Top of Given data
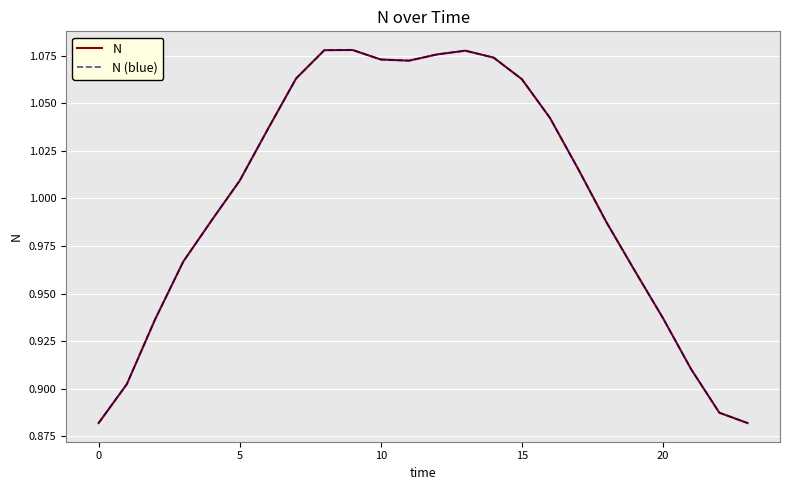

Does the chart have visible grid lines?

Yes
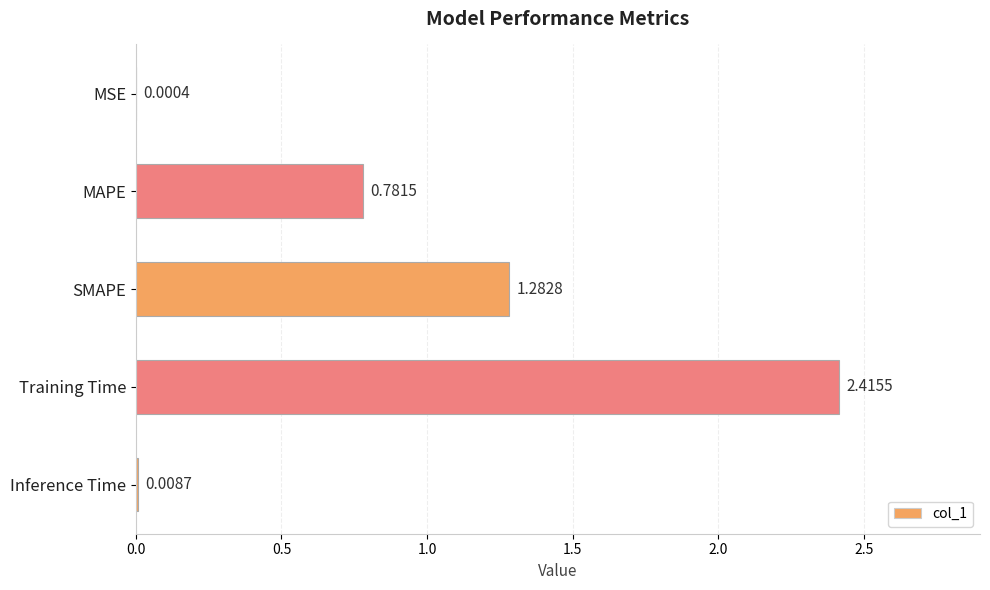

What is the sum of all values?

4.5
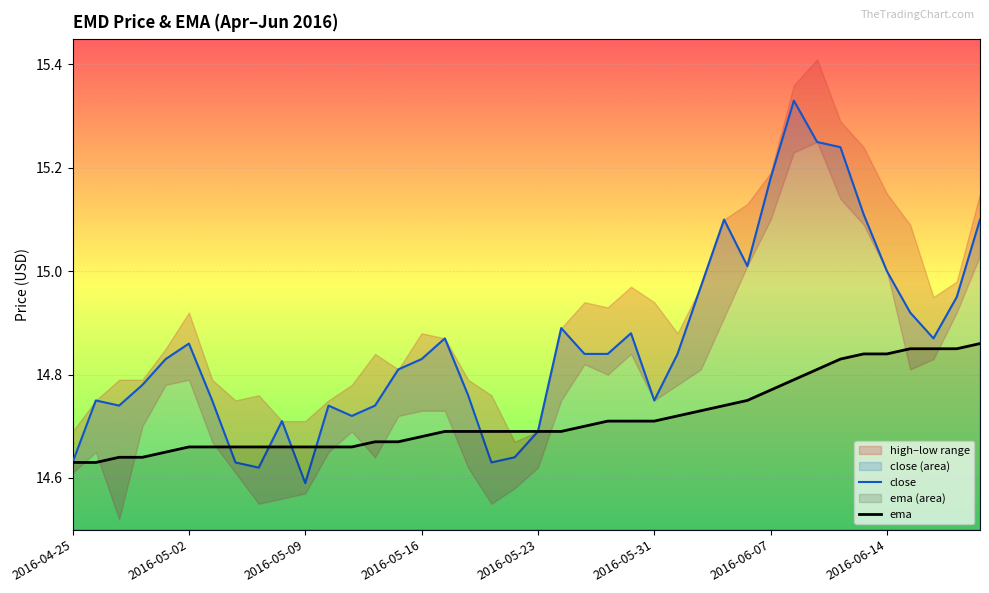

What is the sum of all close values?

594.4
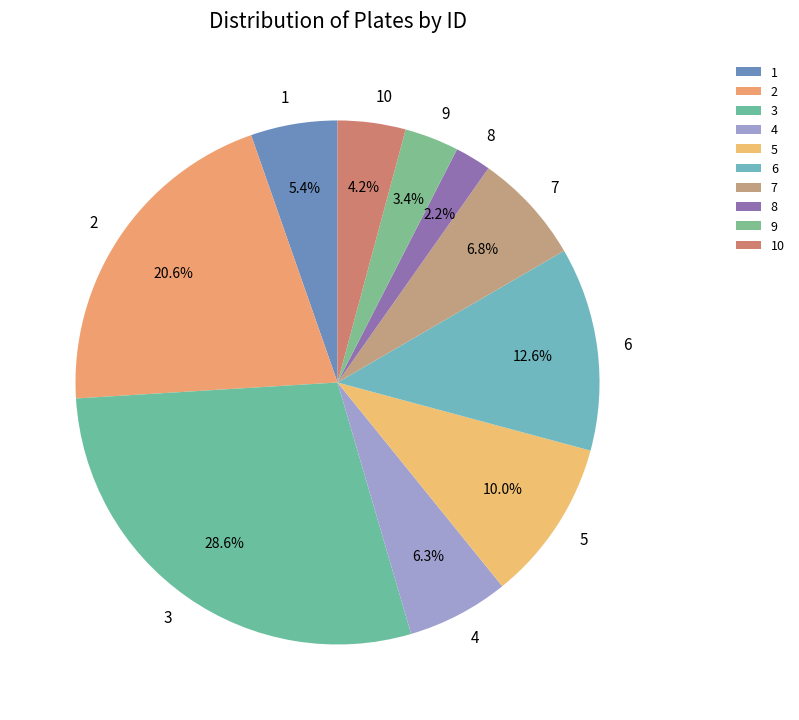

Combined, what portion of the pie is 8 and 1?

7.6%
Bottom of Given data
Repeat all the text in the material above word for word, leaving out the pictures.

_Result for this task_
Does the chart have visible grid lines?

Yes

What is the sum of all values?

4.5

What is the sum of all close values?

594.4

Combined, what portion of the pie is 8 and 1?

7.6%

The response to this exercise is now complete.